Exterior insulation is on the scene and occupying a more commanding role as better building practices evolve. It offers an arguably superior opportunity to create continuous insulation of the structure. That means fewer thermal breaks and bridges. However, as the shift from theory to application occurs there are some important pieces to consider.
An initial consideration is the climate zone. Anything in Zone 6 (roughly the northern third of the US) or above requires exterior insulation. There is a seemingly intuitive conclusion to be made here. If this type of building practice makes sense where the elements are severe should I not adopt it in my zone so as to create a better built, more efficient home? Yes and no is the answer. Yes, you should build better. No, you should not assume that your friend’s bomber new house in Vermont will serve you well in San Clemente, CA.
Why not? Vapor
Exterior insulation can be useful in loads of climates but the entirety of the wall system must be considered in order to address inevitable vapor drive. In short, you must be incredibly careful not to allow condensation to happen where it can cause severe problems. You are up against moisture, heat, and cold and their very creative travel plans.
Key components are the air barrier, vapor control layer, air gap, proper (insulation) medium, and proper installation. In making these decisions there is a common goal in all climates: don’t trap moisture in a place where there is no escape route. The folks at Ecohome do a great job in simplifying this equation (and yes we don’t mind that they’ve chosen wool for their example!!):
A wool sweater, for example, is a good choice of natural insulation and will keep you warm when there is no air movement, but will allow the wind to howl right through it. A wool sweater with a raincoat will keep you warm but hold moisture inside and soak your insulation. A wool sweater with a windbreaker will keep you warm, stop the wind from stealing your heat, yet allow moisture to diffuse through it.

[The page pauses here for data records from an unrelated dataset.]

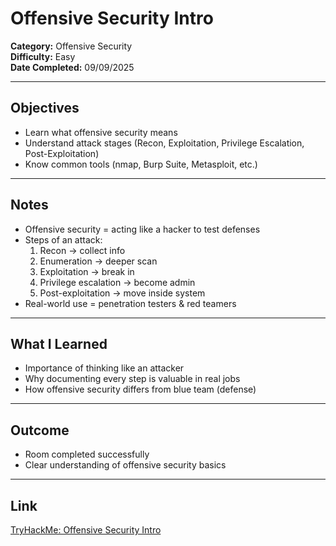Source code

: # Offensive Security Intro

**Category:** Offensive Security  
**Difficulty:** Easy  
**Date Completed:** 09/09/2025  

---

## Objectives
- Learn what offensive security means  
- Understand attack stages (Recon, Exploitation, Privilege Escalation, Post-Exploitation)  
- Know common tools (nmap, Burp Suite, Metasploit, etc.)

---

## Notes
- Offensive security = acting like a hacker to test defenses  
- Steps of an attack:
  1. Recon → collect info  
  2. Enumeration → deeper scan  
  3. Exploitation → break in  
  4. Privilege escalation → become admin  
  5. Post-exploitation → move inside system  
- Real-world use = penetration testers & red teamers  

---

## What I Learned
- Importance of thinking like an attacker  
- Why documenting every step is valuable in real jobs  
- How offensive security differs from blue team (defense)

---

## Outcome
- Room completed successfully  
- Clear understanding of offensive security basics  

---

## Link
[TryHackMe: Offensive Security Intro](https://tryhackme.com/room/offensivesecurityintro)
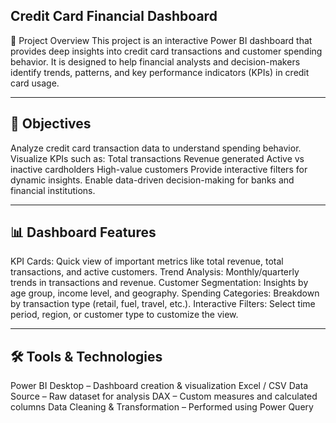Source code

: ## Credit Card Financial Dashboard
📌 Project Overview
This project is an interactive Power BI dashboard that provides deep insights into credit card transactions and customer spending behavior.
It is designed to help financial analysts and decision-makers identify trends, patterns, and key performance indicators (KPIs) in credit card usage.

------

## 🎯 Objectives
Analyze credit card transaction data to understand spending behavior.
Visualize KPIs such as:
Total transactions
Revenue generated
Active vs inactive cardholders
High-value customers
Provide interactive filters for dynamic insights.
Enable data-driven decision-making for banks and financial institutions.

----------


## 📊 Dashboard Features
KPI Cards: Quick view of important metrics like total revenue, total transactions, and active customers.
Trend Analysis: Monthly/quarterly trends in transactions and revenue.
Customer Segmentation: Insights by age group, income level, and geography.
Spending Categories: Breakdown by transaction type (retail, fuel, travel, etc.).
Interactive Filters: Select time period, region, or customer type to customize the view.

--------- 

## 🛠️ Tools & Technologies
Power BI Desktop – Dashboard creation & visualization
Excel / CSV Data Source – Raw dataset for analysis
DAX – Custom measures and calculated columns
Data Cleaning & Transformation – Performed using Power Query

They also do a great job explaining the basics of this approach in the video here.
Healthy, high-performance homes need careful consideration relative to locale; thereafter a process can be followed to create a remarkably efficient, healthy, and comfortable space. And in our continued effort to paint a realistic picture, not bash your local GC, there is a very good chance he or she does not know how to do this properly so as ever remain incredibly vigilant, do your own homework, and don’t proceed until you are sure.